Top of DATA TO EXAMINE
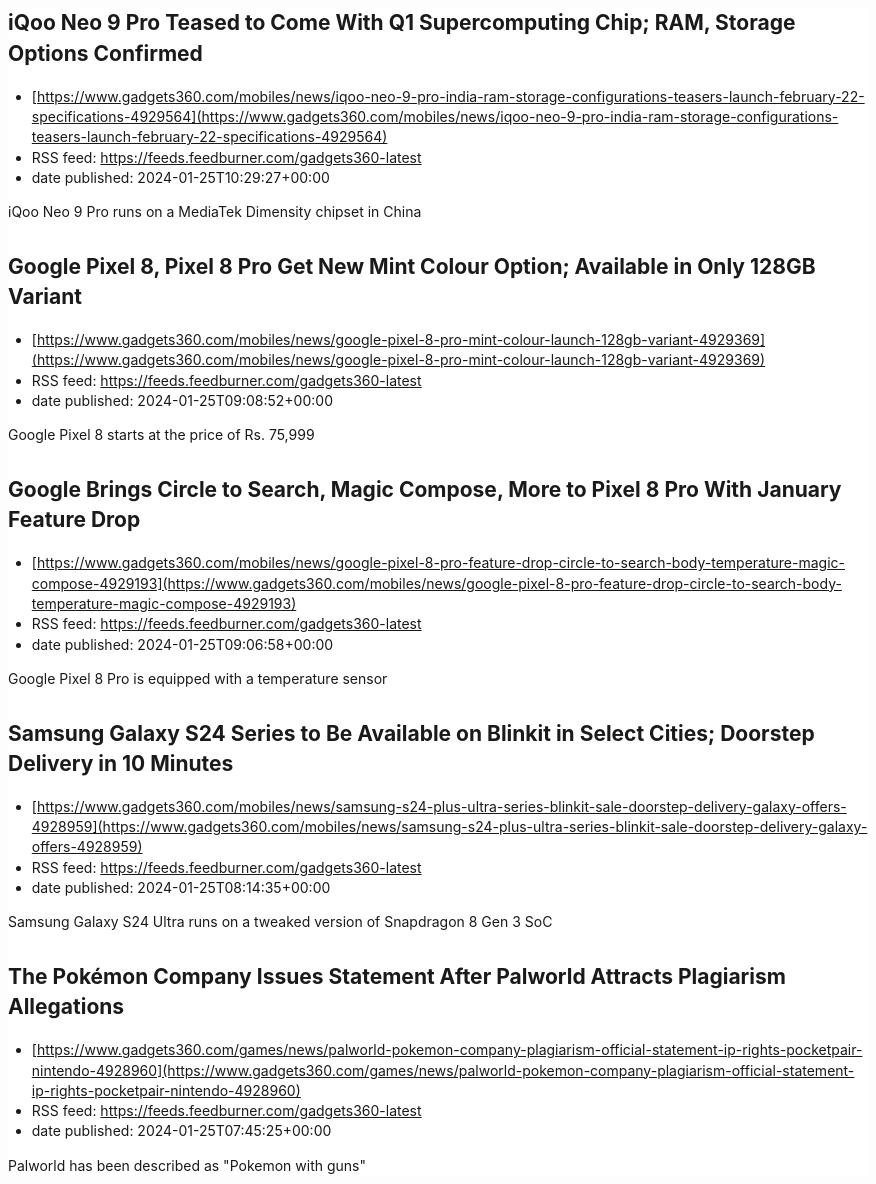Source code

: ## iQoo Neo 9 Pro Teased to Come With Q1 Supercomputing Chip; RAM, Storage Options Confirmed
 - [https://www.gadgets360.com/mobiles/news/iqoo-neo-9-pro-india-ram-storage-configurations-teasers-launch-february-22-specifications-4929564](https://www.gadgets360.com/mobiles/news/iqoo-neo-9-pro-india-ram-storage-configurations-teasers-launch-february-22-specifications-4929564)
 - RSS feed: https://feeds.feedburner.com/gadgets360-latest
 - date published: 2024-01-25T10:29:27+00:00

iQoo Neo 9 Pro runs on a MediaTek Dimensity chipset in China

## Google Pixel 8, Pixel 8 Pro Get New Mint Colour Option; Available in Only 128GB Variant
 - [https://www.gadgets360.com/mobiles/news/google-pixel-8-pro-mint-colour-launch-128gb-variant-4929369](https://www.gadgets360.com/mobiles/news/google-pixel-8-pro-mint-colour-launch-128gb-variant-4929369)
 - RSS feed: https://feeds.feedburner.com/gadgets360-latest
 - date published: 2024-01-25T09:08:52+00:00

Google Pixel 8 starts at the price of Rs. 75,999

## Google Brings Circle to Search, Magic Compose, More to Pixel 8 Pro With January Feature Drop
 - [https://www.gadgets360.com/mobiles/news/google-pixel-8-pro-feature-drop-circle-to-search-body-temperature-magic-compose-4929193](https://www.gadgets360.com/mobiles/news/google-pixel-8-pro-feature-drop-circle-to-search-body-temperature-magic-compose-4929193)
 - RSS feed: https://feeds.feedburner.com/gadgets360-latest
 - date published: 2024-01-25T09:06:58+00:00

Google Pixel 8 Pro is equipped with a temperature sensor

## Samsung Galaxy S24 Series to Be Available on Blinkit in Select Cities; Doorstep Delivery in 10 Minutes
 - [https://www.gadgets360.com/mobiles/news/samsung-s24-plus-ultra-series-blinkit-sale-doorstep-delivery-galaxy-offers-4928959](https://www.gadgets360.com/mobiles/news/samsung-s24-plus-ultra-series-blinkit-sale-doorstep-delivery-galaxy-offers-4928959)
 - RSS feed: https://feeds.feedburner.com/gadgets360-latest
 - date published: 2024-01-25T08:14:35+00:00

Samsung Galaxy S24 Ultra runs on a tweaked version of Snapdragon 8 Gen 3 SoC

## The Pokémon Company Issues Statement After Palworld Attracts Plagiarism Allegations
 - [https://www.gadgets360.com/games/news/palworld-pokemon-company-plagiarism-official-statement-ip-rights-pocketpair-nintendo-4928960](https://www.gadgets360.com/games/news/palworld-pokemon-company-plagiarism-official-statement-ip-rights-pocketpair-nintendo-4928960)
 - RSS feed: https://feeds.feedburner.com/gadgets360-latest
 - date published: 2024-01-25T07:45:25+00:00

Palworld has been described as "Pokemon with guns"
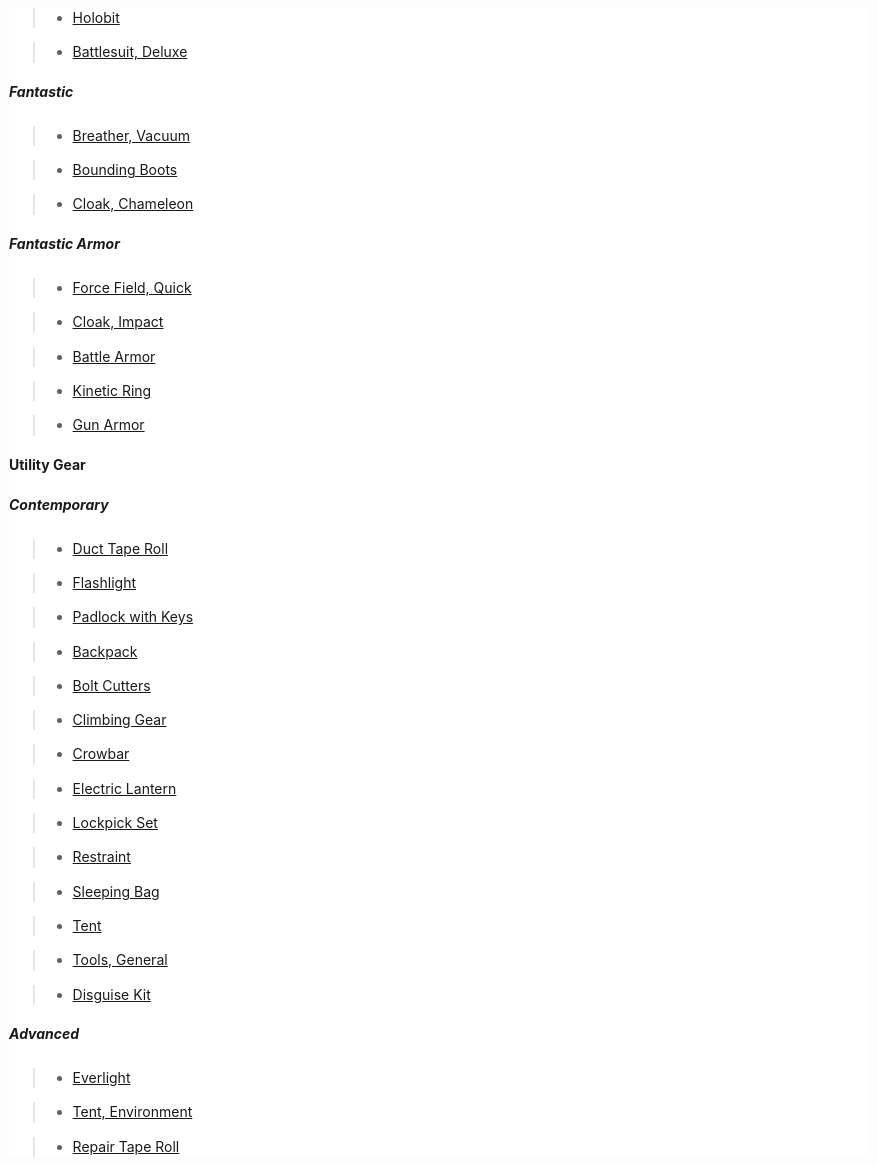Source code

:>- [Holobit](Holobit.md#) 
    
>- [Battlesuit, Deluxe](Battlesuit-Deluxe.md#)
    
##### Fantastic
    
>- [Breather, Vacuum](Breather-Vacuum.md#)
    
>- [Bounding Boots](Bounding-Boots.md#)
    
>- [Cloak, Chameleon](Cloak-Chameleon.md#)
    
##### Fantastic Armor
    
>- [Force Field, Quick](Force-Field-Quick.md#)
    
>- [Cloak, Impact](Cloak-Impact.md#)
    
>- [Battle Armor](Battle-Armor.md#)
    
>- [Kinetic Ring](Kinetic-Ring.md#)
    
>- [Gun Armor](Gun-Armor.md#)
    
#### Utility Gear
    
##### Contemporary
    
>- [Duct Tape Roll](Duct-Tape-Roll.md#)
    
>- [Flashlight](Flashlight.md#)
    
>- [Padlock with Keys](Padlock-with-Keys.md#)
    
>- [Backpack](Backpack.md#)
    
>- [Bolt Cutters](Bolt-Cutters.md#)
    
>- [Climbing Gear](Climbing-Gear.md#)
    
>- [Crowbar](Crowbar.md#)
    
>- [Electric Lantern](Electric-Lantern.md#)
    
>- [Lockpick Set](Lockpick-Set.md#)
    
>- [Restraint](Restraint.md#)
    
>- [Sleeping Bag](Sleeping-Bag.md#)
    
>- [Tent](Tent.md#)
    
>- [Tools, General](Tools-General.md#)
    
>- [Disguise Kit](Disguise-Kit.md#)
    
##### Advanced 
    
>- [Everlight](Everlight.md#)
    
>- [Tent, Environment](Tent-Environment.md#)
    
>- [Repair Tape Roll](Repair-Tape-Roll.md#)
Bottom of DATA TO EXAMINE
▸ INSTRUCTION
Scan the data above for the word "Armor". Copy every line in which it is found.

▸ WRITTEN SOLUTION
##### Fantastic Armor
>- [Battle Armor](Battle-Armor.md#)
>- [Gun Armor](Gun-Armor.md#)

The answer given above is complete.